As we all knew would happen, my food honeymoon is over. After nine glorious weeks of uber-rations, I reached my target weight (18.5 pounds) at my most recent vet visit, when I weighed in at 18.69 pounds. That visit was the one after the last one on the accompanying chart (Figure 1). On that very day, twirling his imaginary handlebar mustache like the mean Simon Legree we know him to be, Mike immediately cut me back to his unilaterally imposed and strictly observed meager limits. Oh, the agony of it all! The only saving grace right now is the extra broth Mike is adding to all my meals, since I have to eat softened kibble until Dr. Crocker installs the cap on my recently root-canaled chipped tooth. (Meaning more sedation and great dreams to come, no doubt!)

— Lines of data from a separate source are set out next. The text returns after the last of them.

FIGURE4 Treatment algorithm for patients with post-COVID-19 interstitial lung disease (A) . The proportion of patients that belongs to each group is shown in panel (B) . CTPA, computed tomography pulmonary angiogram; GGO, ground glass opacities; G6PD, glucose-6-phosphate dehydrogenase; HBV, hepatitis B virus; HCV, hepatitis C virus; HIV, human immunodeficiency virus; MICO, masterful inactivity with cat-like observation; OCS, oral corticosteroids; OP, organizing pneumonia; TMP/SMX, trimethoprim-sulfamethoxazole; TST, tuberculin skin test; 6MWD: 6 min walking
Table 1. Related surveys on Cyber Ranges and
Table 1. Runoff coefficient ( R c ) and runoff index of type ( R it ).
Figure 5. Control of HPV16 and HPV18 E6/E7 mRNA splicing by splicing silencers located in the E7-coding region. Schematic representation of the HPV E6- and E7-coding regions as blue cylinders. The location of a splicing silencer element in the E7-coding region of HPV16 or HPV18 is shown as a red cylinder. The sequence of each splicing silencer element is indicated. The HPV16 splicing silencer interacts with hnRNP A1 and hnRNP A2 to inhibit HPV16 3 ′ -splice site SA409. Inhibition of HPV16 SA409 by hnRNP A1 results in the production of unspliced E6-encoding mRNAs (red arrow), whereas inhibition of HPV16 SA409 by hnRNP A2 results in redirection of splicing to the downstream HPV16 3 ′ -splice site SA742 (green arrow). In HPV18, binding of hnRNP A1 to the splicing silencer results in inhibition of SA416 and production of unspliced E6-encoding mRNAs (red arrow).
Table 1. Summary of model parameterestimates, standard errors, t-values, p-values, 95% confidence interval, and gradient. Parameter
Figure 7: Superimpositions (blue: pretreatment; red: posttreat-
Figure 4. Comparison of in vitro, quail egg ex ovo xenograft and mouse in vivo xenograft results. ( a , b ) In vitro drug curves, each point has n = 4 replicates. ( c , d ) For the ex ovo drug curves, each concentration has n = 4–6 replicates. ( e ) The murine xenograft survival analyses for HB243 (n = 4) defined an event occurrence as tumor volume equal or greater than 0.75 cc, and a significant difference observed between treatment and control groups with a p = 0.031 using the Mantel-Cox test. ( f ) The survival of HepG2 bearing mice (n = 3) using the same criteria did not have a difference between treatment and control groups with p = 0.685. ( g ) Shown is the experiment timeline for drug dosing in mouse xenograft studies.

While I was sad when my bulk-up menu ended, I will always savor the glorious nine weeks that it was! I gained almost two pounds in nothing flat. I can see how some members of the dachshund breed can get precipitously porky. Not me. . .at least not as long as Mike and Heather are paying attention, anyway. I’d settle for some middle ground.
I also had a great visit with my buddy Lynn, who came over for some play and cuddles one evening when Mike and Heather went out to watch the first-place Seattle Mariners. I always go absolutely nuts when Lynn comes over. She really knows how to talk “dog talk” in a higher pitch, if you know what I mean. When she’s around I always get plenty of attention, plenty of play and plenty of treats. Heather even moved my big, round toy pillow back to the middle of the living room, so Lynn and I could get at them easier while she was here. So we did a lot of playing, upstairs and downstairs, too. But the best parts of Lynn’s visit were cuddling on the couch, jumping up on her lap and biting her nose. Every time I look in her eyes, it’s true love. Thanks for coming over, Lynn!
The downside of the week was yet another ear infection, this time in my “good ” right ear. Heather and Dr. Kimmel each took a bunch of ugly black goo out of my ear and squirted some soothing white goo in. I don’t like it one bit; when Heather says the word “ears,” I run. But after this now-daily ordeal is done, Heather gives me cheese. Not the little bits of chopped-up mozzarella sticks Mike gives me, but thick pieces of smoked Gouda. Less goo, more Gouda, dat’s what I’m talkin’ ’bout! For that level of payoff, sign me up for an ear massage every day.